On Jan. 1, 2020, the California Consumer Privacy Act of 2018 (CCPA) is in effect. So, too, is the law governing so-called data brokers. To understand the CCPA, it is sometimes important to suspend belief. What follows is a parody, a form of communicating that seems particularly appropriate for the CCPA and its $55 billion compliance price tag.
California Attorney General Announces Issuance of Subpoenas Over Privacy Law Violations
Feb. 1, 2020
SACRAMENTO – The California Department of Justice today announced that North Pole Enterprises, LLC, dba “Santa Claus” has been issued an investigative subpoena to address concerns over widespread misuse and improper collection of personal information. The potential numerous violations of the California Consumer Privacy Act of 2018 (CCPA) include:
Improper collection of biometric data.
Santa Claus is alleged to know when consumers are sleeping and when they are awake. When this biometric data, as defined in Civil Code § 1798.140(b) to include, “an individual’s physiological, biological or behavioral characteristics” is collected, upon information and belief, Santa Claus has shown a pattern and practice of failing to inform consumers as to the categories of personal information to be collected and the purposes for which the categories of personal information shall be used as required by Civil Code § 1798.100(b).
The violations of this part of the CCPA may also extend to biometric information indicating when California consumers are naughty or nice, are bad or good or are pouting or crying.
Improper collection of geolocation data.
Santa Claus delivers gifts on Christmas Eve to consumers throughout California. To do this, Santa Claus has developed a comprehensive data base of consumers’ residential locations. This is within the definition of “personal information” as defined in Civil Code § 1798.140(o)(1)(G).

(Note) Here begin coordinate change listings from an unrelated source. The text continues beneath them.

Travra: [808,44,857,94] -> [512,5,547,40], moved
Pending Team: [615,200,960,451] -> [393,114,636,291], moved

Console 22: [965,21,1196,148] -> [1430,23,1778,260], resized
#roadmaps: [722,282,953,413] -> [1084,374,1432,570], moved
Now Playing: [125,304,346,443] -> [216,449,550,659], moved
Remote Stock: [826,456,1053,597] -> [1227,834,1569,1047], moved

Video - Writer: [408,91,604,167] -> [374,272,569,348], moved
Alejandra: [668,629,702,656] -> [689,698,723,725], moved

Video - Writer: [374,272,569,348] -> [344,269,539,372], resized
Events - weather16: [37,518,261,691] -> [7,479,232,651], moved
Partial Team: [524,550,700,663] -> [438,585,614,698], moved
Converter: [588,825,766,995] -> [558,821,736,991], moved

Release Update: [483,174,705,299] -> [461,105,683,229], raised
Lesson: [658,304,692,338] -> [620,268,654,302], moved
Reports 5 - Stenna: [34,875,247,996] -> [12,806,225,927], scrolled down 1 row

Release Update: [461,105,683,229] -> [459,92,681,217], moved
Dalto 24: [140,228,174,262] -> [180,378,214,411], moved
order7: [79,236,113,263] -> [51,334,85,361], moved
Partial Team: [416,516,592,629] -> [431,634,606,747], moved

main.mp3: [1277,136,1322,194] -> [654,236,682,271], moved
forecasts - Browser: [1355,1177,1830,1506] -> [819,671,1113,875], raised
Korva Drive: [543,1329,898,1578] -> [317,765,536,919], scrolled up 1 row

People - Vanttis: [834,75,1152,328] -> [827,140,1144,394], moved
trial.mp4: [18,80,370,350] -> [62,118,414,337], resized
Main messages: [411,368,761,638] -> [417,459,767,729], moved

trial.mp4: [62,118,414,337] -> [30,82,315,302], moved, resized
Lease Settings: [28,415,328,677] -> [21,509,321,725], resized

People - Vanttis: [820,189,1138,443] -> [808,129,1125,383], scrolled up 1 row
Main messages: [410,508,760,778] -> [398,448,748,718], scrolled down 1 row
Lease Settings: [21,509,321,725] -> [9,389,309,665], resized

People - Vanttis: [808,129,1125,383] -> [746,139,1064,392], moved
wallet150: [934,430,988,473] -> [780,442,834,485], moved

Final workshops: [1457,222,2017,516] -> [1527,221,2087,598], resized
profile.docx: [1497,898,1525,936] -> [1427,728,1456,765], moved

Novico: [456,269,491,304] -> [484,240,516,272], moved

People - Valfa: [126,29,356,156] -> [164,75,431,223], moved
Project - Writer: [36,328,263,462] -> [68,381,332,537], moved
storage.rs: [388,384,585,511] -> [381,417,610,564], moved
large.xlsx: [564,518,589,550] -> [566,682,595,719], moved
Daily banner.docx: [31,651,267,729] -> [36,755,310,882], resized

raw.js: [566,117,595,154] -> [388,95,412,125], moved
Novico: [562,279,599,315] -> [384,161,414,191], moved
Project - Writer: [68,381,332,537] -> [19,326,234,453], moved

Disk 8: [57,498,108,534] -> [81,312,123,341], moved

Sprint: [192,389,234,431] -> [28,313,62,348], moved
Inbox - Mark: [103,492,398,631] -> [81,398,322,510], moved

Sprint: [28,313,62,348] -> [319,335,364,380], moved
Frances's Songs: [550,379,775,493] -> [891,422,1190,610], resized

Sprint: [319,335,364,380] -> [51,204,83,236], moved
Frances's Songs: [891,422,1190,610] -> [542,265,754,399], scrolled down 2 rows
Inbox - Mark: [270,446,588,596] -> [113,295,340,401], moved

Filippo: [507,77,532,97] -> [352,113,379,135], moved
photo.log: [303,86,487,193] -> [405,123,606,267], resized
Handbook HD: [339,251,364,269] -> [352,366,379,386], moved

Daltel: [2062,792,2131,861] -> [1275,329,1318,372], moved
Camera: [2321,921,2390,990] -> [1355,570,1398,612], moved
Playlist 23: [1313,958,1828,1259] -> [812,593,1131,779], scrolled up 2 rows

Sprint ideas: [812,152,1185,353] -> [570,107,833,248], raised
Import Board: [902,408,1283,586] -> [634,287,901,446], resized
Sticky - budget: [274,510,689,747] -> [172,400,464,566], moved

Santa Claus obtains this personal information through soliciting and receiving “Christmas Lists” from California consumers, which generally contain attestations that the consumer has been “nice,” which is, and noted above, also biometric information.
See also: Vast Implications of the CCPA
To the extent these lists and the personal information contained therein are generated by traffic through the Santa Claus website, upon information and belief there are no posted online privacy policies to advise consumers of their rights under the CCPA. This is a violation of Civil Code § 1798.130(a)(5).
Failure to provide notice of right to opt out.
The gifts Santa Claus delivers on Christmas Eve are allegedly crafted in a workshop at the North Pole. Upon information and belief, the workshop is a cooperative corporation, “Santa’s Co-op Workshop” (SCW), located just outside Alturas in Humboldt County. As such, Santa Claus is selling personal information, as defined in Civil Code § 1798.140(t), to a third party without giving California consumers notice of their rights to opt out of the sale of their personal information. This is a violation of Civil Code § 1798.120 and Civil Code § 1798.130.
In addition, if Santa Claus is selling the personal information of California consumers to third parties, it is acting as a data broker and as such has failed to register with the Department of Justice as required by Civil Code § 1798.99.82.
To the extent Santa Claus is selling the personal information of minors to third parties, additional violations of the CCPA may have taken place. The Department of Justice reserves the right to revise its charges once there is compliance with the subpoena.
It should be noted that there is an allegation by the members of SCW that they are operating exclusively for and under the control of Santa Claus and as such are employees of Santa Claus per Assembly Bill 5 (Gonzalez). (See: “Potential Labor Law Violations”, below)
Denial of goods or services.
Upon information and belief, Santa Claus may be engaged in a pattern of discrimination against California consumers who have not attested to being “nice” in their Christmas Lists as noted above. If Santa Claus is discriminating against California consumers because they have exercised their right not to disclose personal information, this may be a violation of Civil Code § 1798.125.
Potential labor law violations.
Upon information and belief, SCW may not be a bona fide business, as that term is used in Labor Code § 2750.3(e). As such, per the Supreme Court’s decision in Dynamex Operations West, Inc. v. Superior Court of Los Angeles (2018) 4 Cal.5th 903, and Assembly Bill 5 (Gonzalez), the Division of Labor Standards Enforcement (DLSE) has opened a concurrent investigation of Santa Claus for possible wage and hour violations and failure to maintain workers’ compensation insurance.
See also: How CCPA Will—and Won’t—Hit Insurance
California takes its consumers’ privacy seriously, as it does the violations of its laws protecting workers. Potential penalties under the CCPA, if not cured, could reach $2,500 per violation. Because each California resident has had its personal information collected by Santa Claus, total penalties could be as high as $100 billion, assuming no violations were intentional.
We will keep you informed as events develop.